ADCN: An Anisotropic Density-Based Clustering Algorithm for Discovering Spatial Point Patterns with Noise
- Author(s): Mai, Gengchen
- Advisor(s): Janowicz, Krzysztof
- et al.
Density-based clustering algorithms such as DBSCAN have been widely used for spatial knowledge discovery as they offer several key advantages compared to other clustering algorithms. They can discover clusters with arbitrary shapes, are robust to noise and do not require prior knowledge (or estimation) of the number of clusters. The idea of using a scan circle centered at each point with a search radius Eps to find at least MinPts points as a criterion for deriving local density is easily understandable and sufficient for exploring isotropic spatial point patterns. However, there are many cases that cannot be adequately captured this way, particularly if they involve linear features or shapes with a continuously changing density such as a spiral. In such cases, DBSCAN tends to either create an increasing number of small clusters or add noise points into large clusters.

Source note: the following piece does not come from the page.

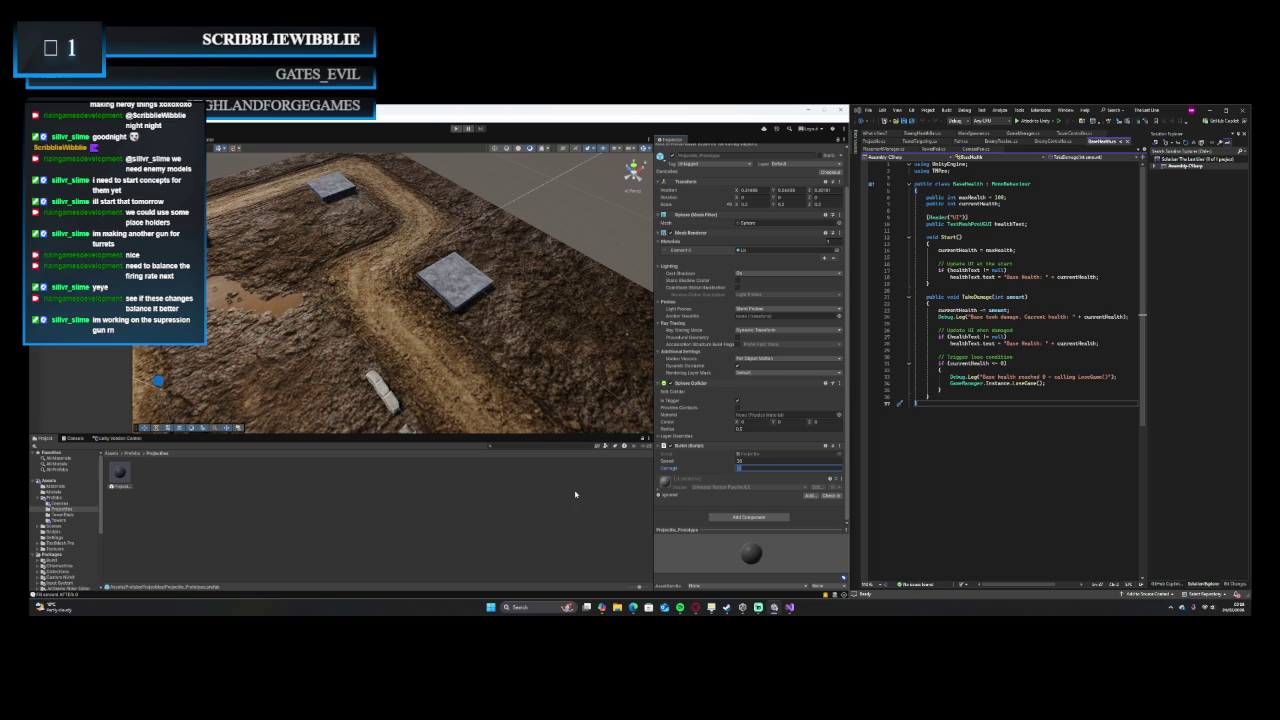
{"action": "left_click", "coordinate": [456, 129]}
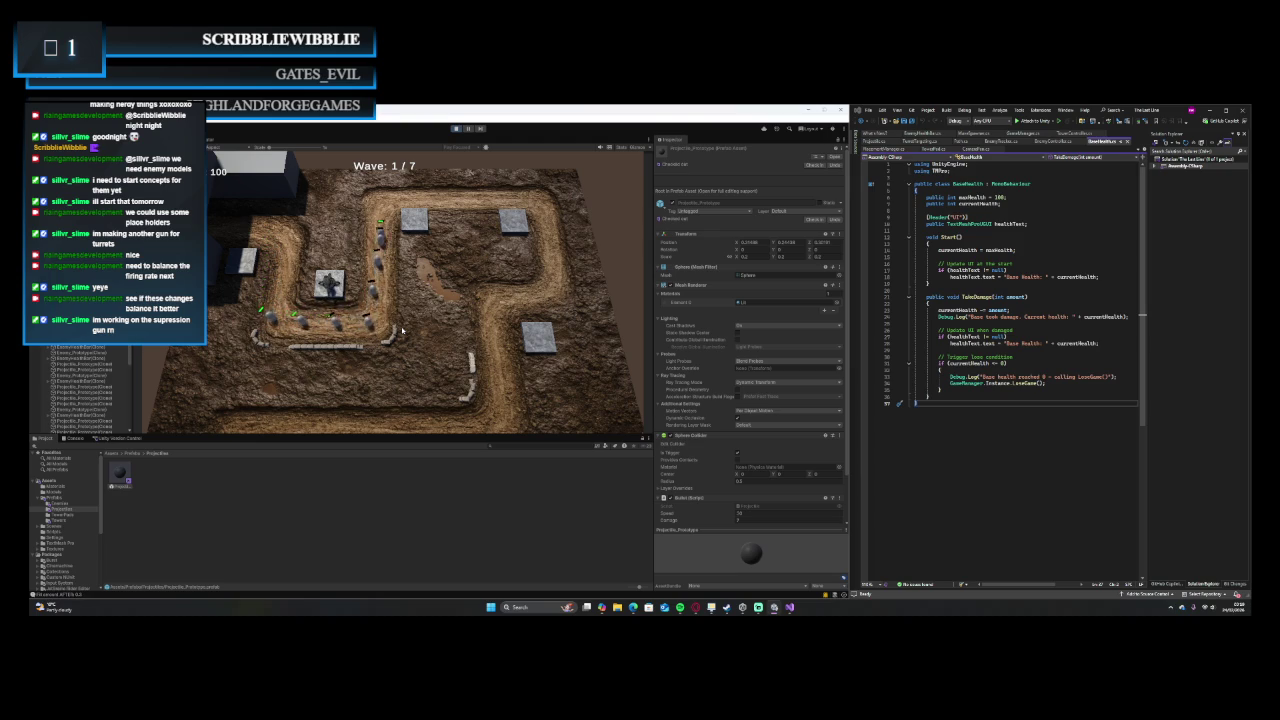
{"action": "left_click", "coordinate": [514, 220]}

Therefore, in this paper, we propose a novel anisotropic density-based clustering algorithm (ADCN). To motivate our work, we introduce synthetic and real-world cases that cannot be sufficiently handled by DBSCAN (and OPTICS). We then present our clustering algorithm and test it with a wide range of cases. We demonstrate that our algorithm can perform as equally well as DBSCAN in cases that do not explicitly benefit from an anisotropic perspective and that it outperforms DBSCAN in cases that do. We show that our approach has the same time complexity as DBSCAN and OPTICS, namely O(n log n) when using a spatial index and O(n 2 ) otherwise. We provide an implementation and test the runtime over multiple cases. Finally, we apply DBSCAN, OPTICS, and ADCN to the task of extracting urban areas of interest (AOI) from geotagged photos in six cities. Visual comparison shows that, comparing to DBSCAN and OPTICS, ADCN is inclined to extract AOIs with linear shapes which follow the underline road networks. ADCN also turns out to connect clusters when the spatial distribution of them shows similar directions.